I had my first ‘name change’ conversation with one of my friends a few months ago. Since I got married and took my husband’s name (and changed my name on all of my social network accounts), I have been dreading these conversations. I know they’re coming at me at some point. So far, I haven’t seen any of the friends who might venture to ask me why, even though I am an ardent feminist, and insisted for years (including the year in which I was engaged and planning the wedding) that I wouldn’t. So months ago, at drinks with an old friend I haven’t seen in years, I had the first of these conversations. I remarked to him that I expected that many of my friends and feminist colleagues and acquaintances probably raised an eyebrow or two at the switch, but I had yet to have someone raise their brow to my face. He promptly replied, “Well, I’m raising one now”. So, without expecting it (from him) or being super prepared , I launched into it. My story is not the same as that of woman who took her husband’s name because it was expected, I insisted. My story is that I married my best friend (that’s all the gushing I’ll do, I swear), a man who loves and respects me and who is my family in the most uncomplicated sense of the word. I am excited to start this new chapter of my life with him, and to start building our own family. Marrying him was the act of committing to that; taking on a new name was the symbol of the commitment to the bold and the new. My friend’s brow remained decidedly raised (maybe it was all the gushing).

I realise this isn’t an explanation many people will understand or accept, and that’s frankly neither here nor there for me. What matters most is that this was not a decision I felt coerced into; it was a choice. And isn’t that the heart of feminism? That women everywhere be given the choice to do what they will with their bodies, their identities, their lives?

Feminism is a contested terrain. Every other day, some public figure (with thousands of young female fans) proclaims she isn’t one of us; every other week, someone is writing a polarizing op-ed proclaiming that she is a feminist, and the rest of us are wannabes because we disagree on an issue. We bitterly, bloodily contest the terrain, draw clean lines, lay claim to land, stick flags and labels in things. I can understand why we do this: feminism is not a hobby; many of us come to feminism from places of deep victimisation at the hands of patriarchy. Feminism is what gives us a framework to understand that it is patriarchy and not women who are the problem, and that we are survivors, rather than victims. It offers tools not just for healing but with which we can continue to face a world that has hurt us (and that continues to hurt us, our mothers, our sisters, our daughters). So, this shit is heavy and it’s important and it’s contested.

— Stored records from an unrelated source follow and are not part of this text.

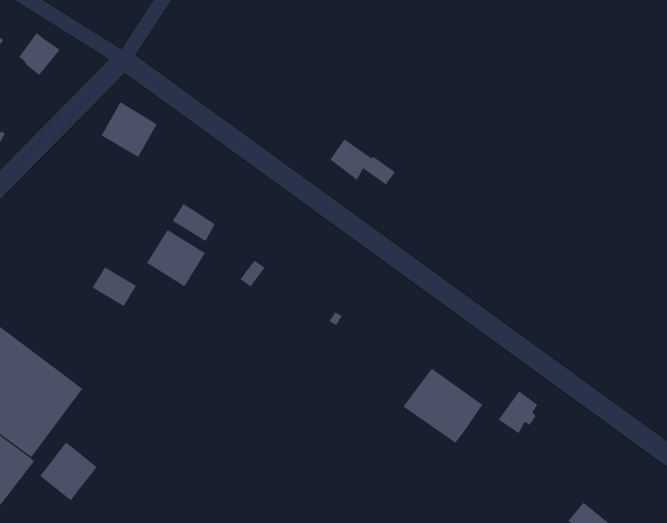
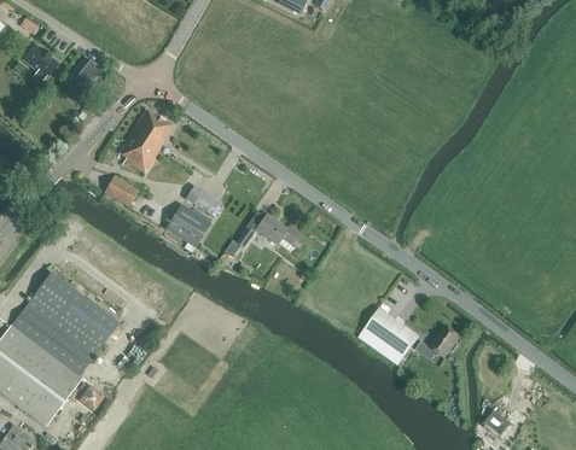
building: none -> [120,134,158,174]
building: [330,138,396,185] -> [256,214,306,249]
building: [92,266,137,307] -> [104,176,138,206]
building: [40,441,97,502] -> none

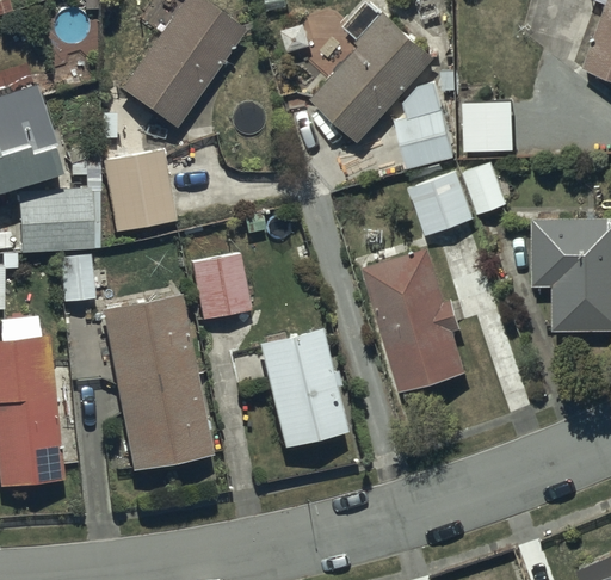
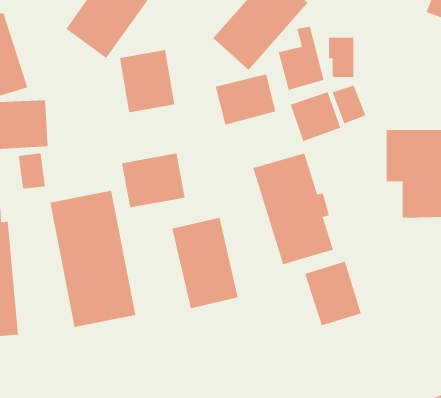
building: none -> [215,73,276,125]
building: [104,149,175,230] -> [119,49,175,113]
building: none -> [305,261,361,326]

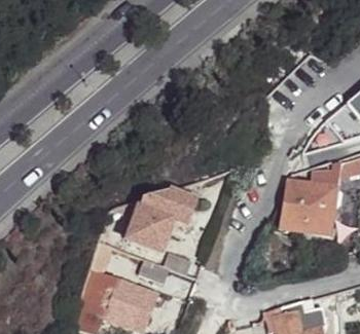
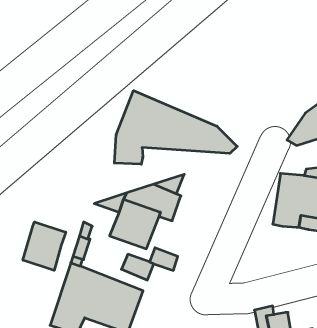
building: none -> [114,91,237,164]
building: none -> [23,222,66,270]

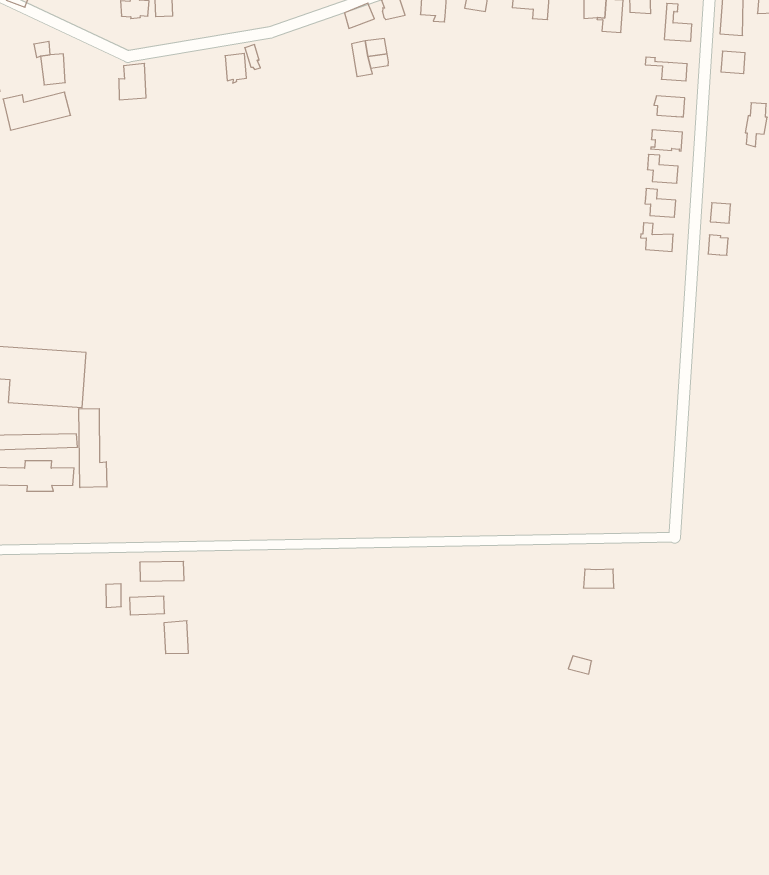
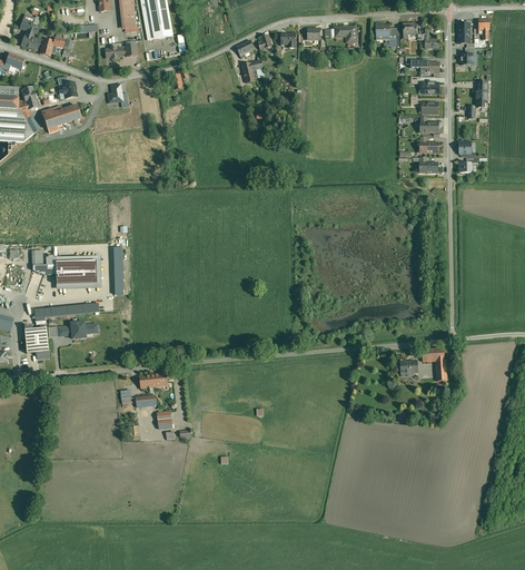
building: [79,409,107,488] -> none
building: none -> [423,347,447,381]

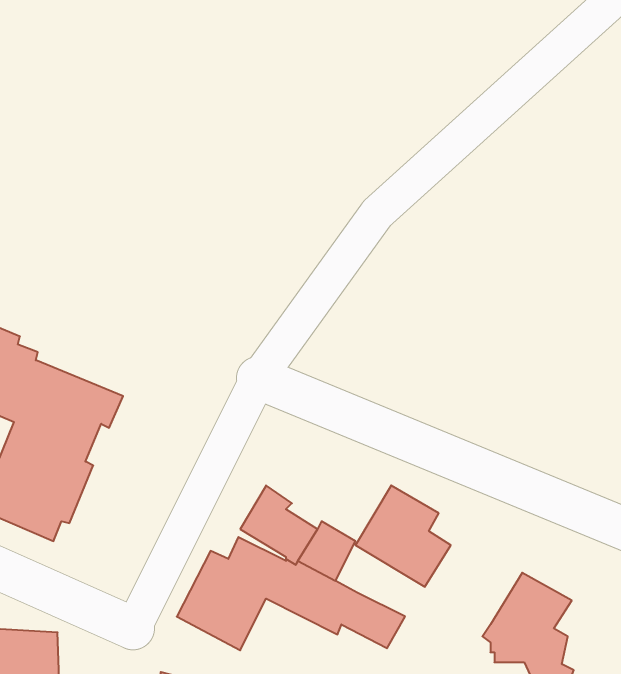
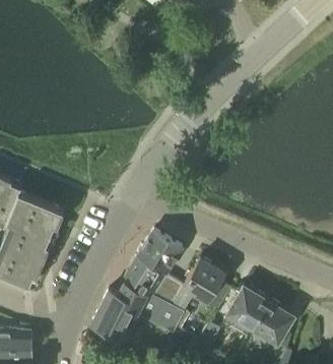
building: none -> [137,231,183,280]
building: none -> [223,287,268,335]

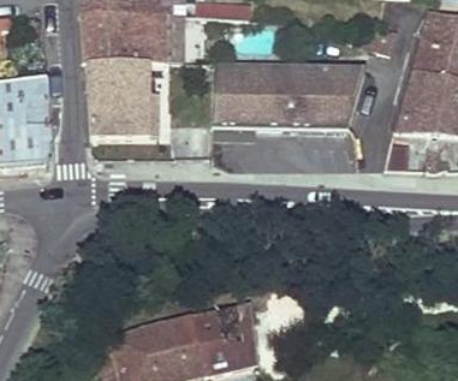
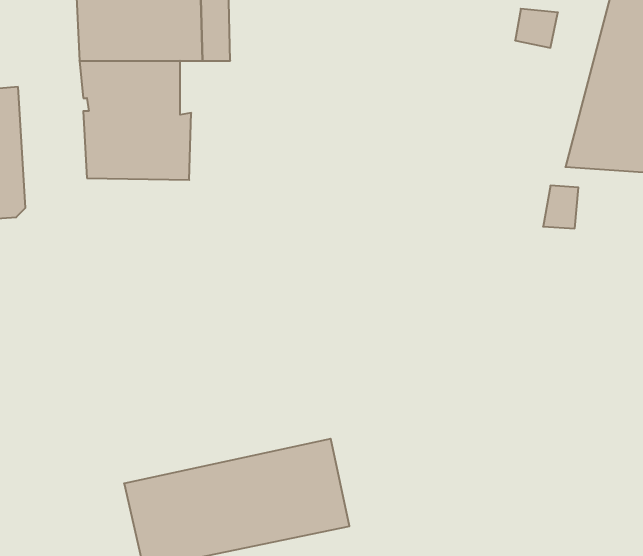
building: [212,65,364,132] -> none

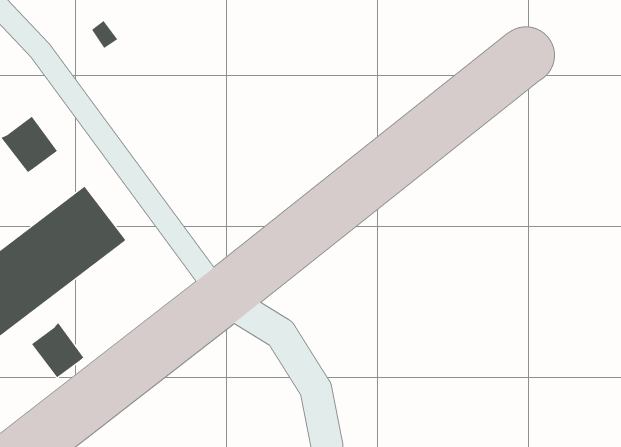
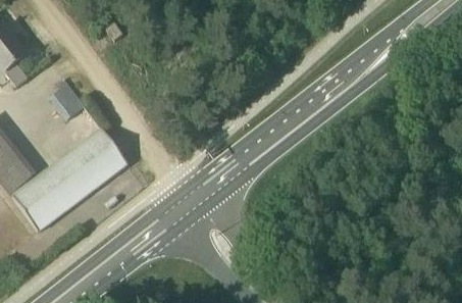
building: [31,322,84,378] -> none

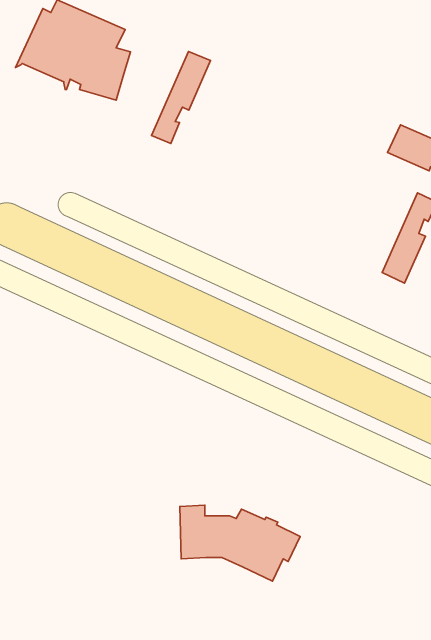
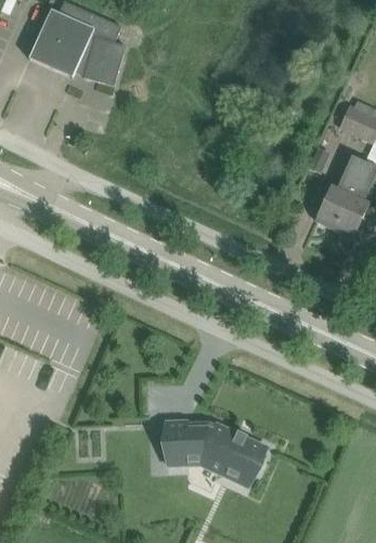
building: [151,51,211,144] -> none
building: none -> [315,155,363,229]

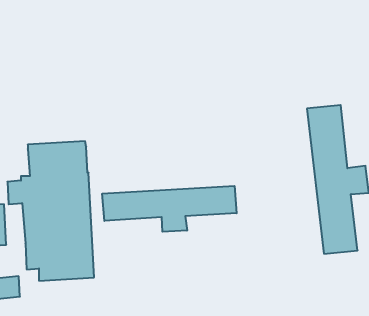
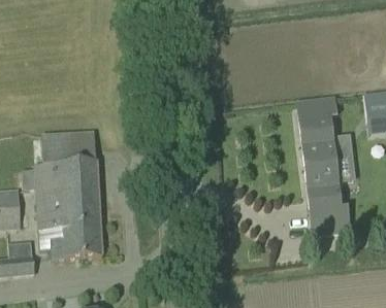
building: [102,186,237,232] -> none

And the question is posed that when so many empowered women who proclaim to be feminist are making choices that used to be marks of patriarchal oppression can they still be feminist? How can these contradictions hold? And, perhaps, the biggest question is, do they threaten the ideological and political integrity of the movement? We know that marriage, and all that comes with it (name changes, perhaps motherhood) is, for many women, a given, an imposition foisted on them as a way of keeping them in what patriarchy sees as their place. For those of us who are privileged enough that marriage is not a tool that may be used against us because we are women, does making the choice to enter into marriage anyway somehow contribute to the social forces that we’re committed to opposing? Does it make a difference that I am an equal in my marriage to a partner of my choosing?

I’ve wrestled with the decision I made to change my name for months. As much as I know why I made that call, it still nags me, this connection between my personal choice, and the broader structures. I am lucky enough to have both the tools that feminism affords me and the privilege that comes with being middle class, and because of this, I have more choices than many women when it comes to my livelihood, my body, my identity. But the fact remains that my choices are still limited to those defined by patriarchy, no matter what personal meaning they have. I fell in love with a person I want to share my life with, build a family with, but the forms of expression of this love available to me are structurally identical to the tools used to demean and oppress women who do not share my privilege. On the other hand, this expression bares no personal resemblance to those tools.

So what’s the answer? I believe that (to borrow words from a great man) patriarchy anywhere is a threat to women everywhere. I also believe (to borrow from a great woman) that one cannot use the master’s tools to dismantle the master’s house. But I also want to believe that there is a way in which we can reclaim some of those things that patriarchy has so effectively mobilised as weapons against us. I am not certain but I suspect that there are some things that we can successfully wrest from the vicious grip of patriarchy and inscribe with new, hopeful meanings.

I guess what I’m learning, as I wade out of what I call my ‘theoretical’ feminism, and actually start figuring out how to live my feminism, is that you can’t know any of this until you’re living it. For years, I told anyone who’d listen (including my then boyfriend, now husband!) at great length and with much self-importance and pontificating, that I would never get married. I was such an asshole. How could I possibly have known, at age 22, with such certainty? I had no idea that I would find someone with whom I could imagine making new meaning for an institution I had always thought to be oppressive and ugly. The fact that I did did not erase my feminism. I know that marriage can be ugly and restrictive. But I also know that it is not beyond reclamation and redefinition. I want to be a mother (another contested feminist holy cow – Adrienne Rich implores me to stay away) one day, and I can’t know ahead of time what that will mean. The lesson for me has been to know the things I know from my sisters and mothers in the movement, but to leave room to learn from my lived experiences.

I don’t think it’s selfish or un-feminist to imagine that I can do both.